My target at home won't stop my Nano XRs....well it does but I have to dig them out of the target and my vanes don't like that. So I usually shoot some Fatboys I have laying around..... Shot one arrow and then installed the rod real quick. Shot another arrow....

The 2nd shot was 2" to the right....I can bring my sight in. HAPPY DANCE time. I'm sure I am going to have to bring it in even more once I get outside. The Fatboys and Nanos shoot close to one another but not dead on perfect....plus it's darker in inside so I always am a little off left wise. 

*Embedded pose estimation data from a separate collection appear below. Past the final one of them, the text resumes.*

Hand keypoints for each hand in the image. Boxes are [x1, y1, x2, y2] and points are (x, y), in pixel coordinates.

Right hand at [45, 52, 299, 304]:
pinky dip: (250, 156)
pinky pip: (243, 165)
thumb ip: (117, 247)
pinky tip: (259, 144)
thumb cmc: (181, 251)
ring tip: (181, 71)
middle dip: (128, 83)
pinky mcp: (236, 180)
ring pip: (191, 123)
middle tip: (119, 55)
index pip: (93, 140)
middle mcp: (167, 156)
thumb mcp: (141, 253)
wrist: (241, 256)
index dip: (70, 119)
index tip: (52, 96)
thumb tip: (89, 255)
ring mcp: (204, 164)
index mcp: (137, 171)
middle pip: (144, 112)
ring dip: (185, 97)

I can't wait to play with this thing....I shot a handful of arrows and the Fatboys seem to be coming out the bow a little straighter and they are a little more consistent...even at this close distance.  

Thanks buddy....


























Sent from my iPhone using Tapatalk


----------



## RatherBArchery (Oct 31, 2006)

NO PROBLEM Hornet, hope it works out for you. Also curious to see if it brings the cables into the sight picture at all. I have tried to modify a cable slide so I could install it backwards and pull the Buss cable further from the sight picture but it hasn't worked. I had modified an old white PSE slide during indoor, which worked well BUT, it chewed up my cable after a couple months.


----------



## RatherBArchery (Oct 31, 2006)

Flip your slide 180 and see if the cables rub each other, if they don't use it that way.


----------



## Brown Hornet (Aug 8, 2002)

They are in the sight picture but honestly unless I am staring at them I don't really see them or pay attention to them. Being that they are white cables they don't really stand out. 

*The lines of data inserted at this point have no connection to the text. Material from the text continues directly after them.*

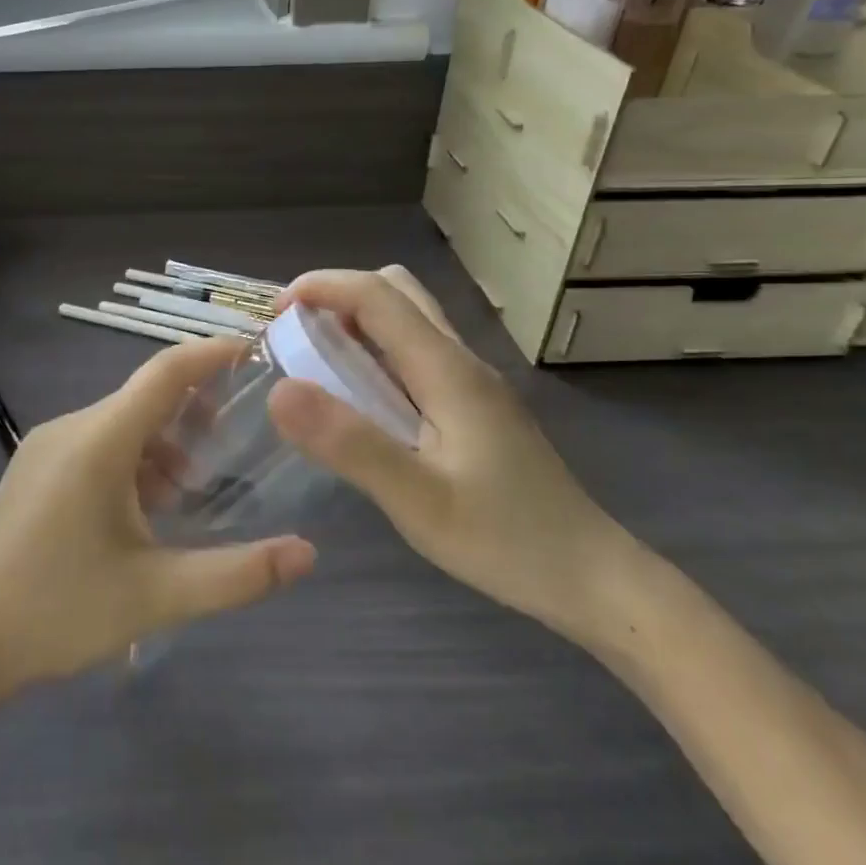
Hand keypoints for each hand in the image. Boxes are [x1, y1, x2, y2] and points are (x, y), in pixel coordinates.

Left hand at [0, 337, 316, 695]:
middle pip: (145, 397)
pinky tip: (143, 509)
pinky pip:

Sent from my iPhone using Tapatalk


----------



## RatherBArchery (Oct 31, 2006)

If you come up to 'Insteada' we can see about getting one with a little less bend to try out.


----------



## Brown Hornet (Aug 8, 2002)

I don't think I need much less bend. Can't use anymore lol but this one should be fine. 

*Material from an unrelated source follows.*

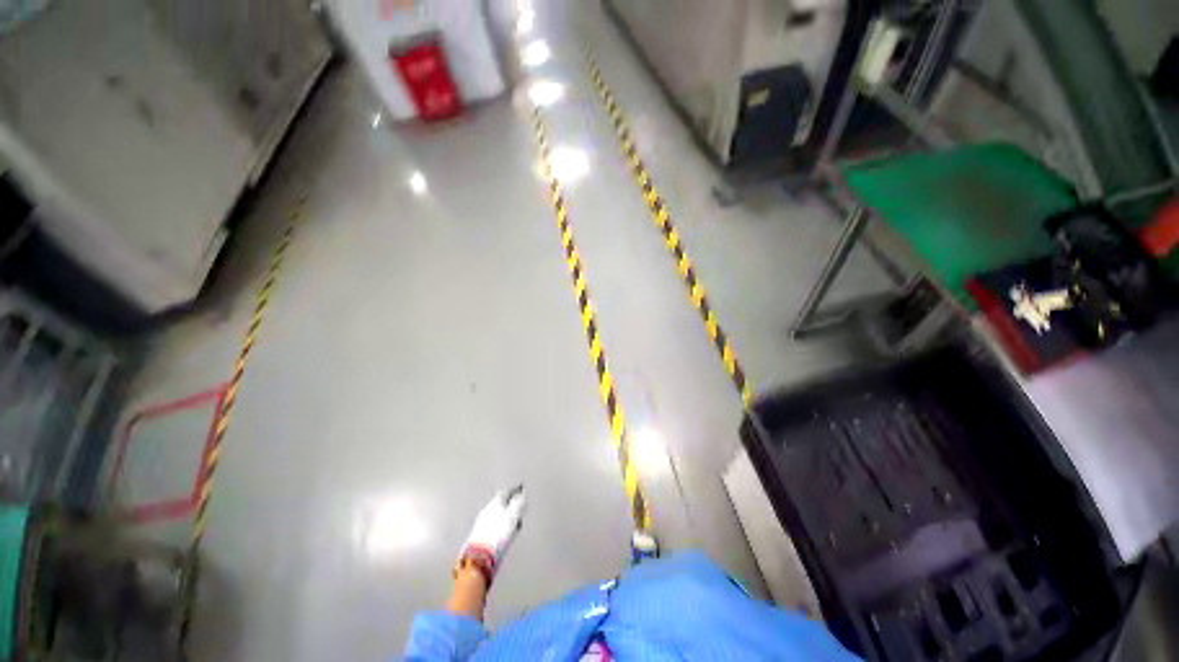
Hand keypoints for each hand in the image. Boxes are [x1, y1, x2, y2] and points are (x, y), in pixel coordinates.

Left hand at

That being said I don't know what less or more really does down range....I'm not Jesse so I don't like to tinker much. 


Sent from my iPhone using Tapatalk


----------



## RatherBArchery (Oct 31, 2006)

Get that rod outside yet Hornet???


----------



## Brown Hornet (Aug 8, 2002)

No not yet....been busy actually. It's rained in the evening a good bit or I've had plans or stuff to do the past week or so. Should get out this weekend or next week though. 


Sent from my iPhone using Tapatalk


----------



## RatherBArchery (Oct 31, 2006)

Keep me posted, anxious to see what it does for you and the Hoyt!!


----------



## redman (Feb 22, 2003)

For me Anti-Torque Rod helps with lefts and rights on the long targets and it holds little better you will see it at 60+ yards 
.


----------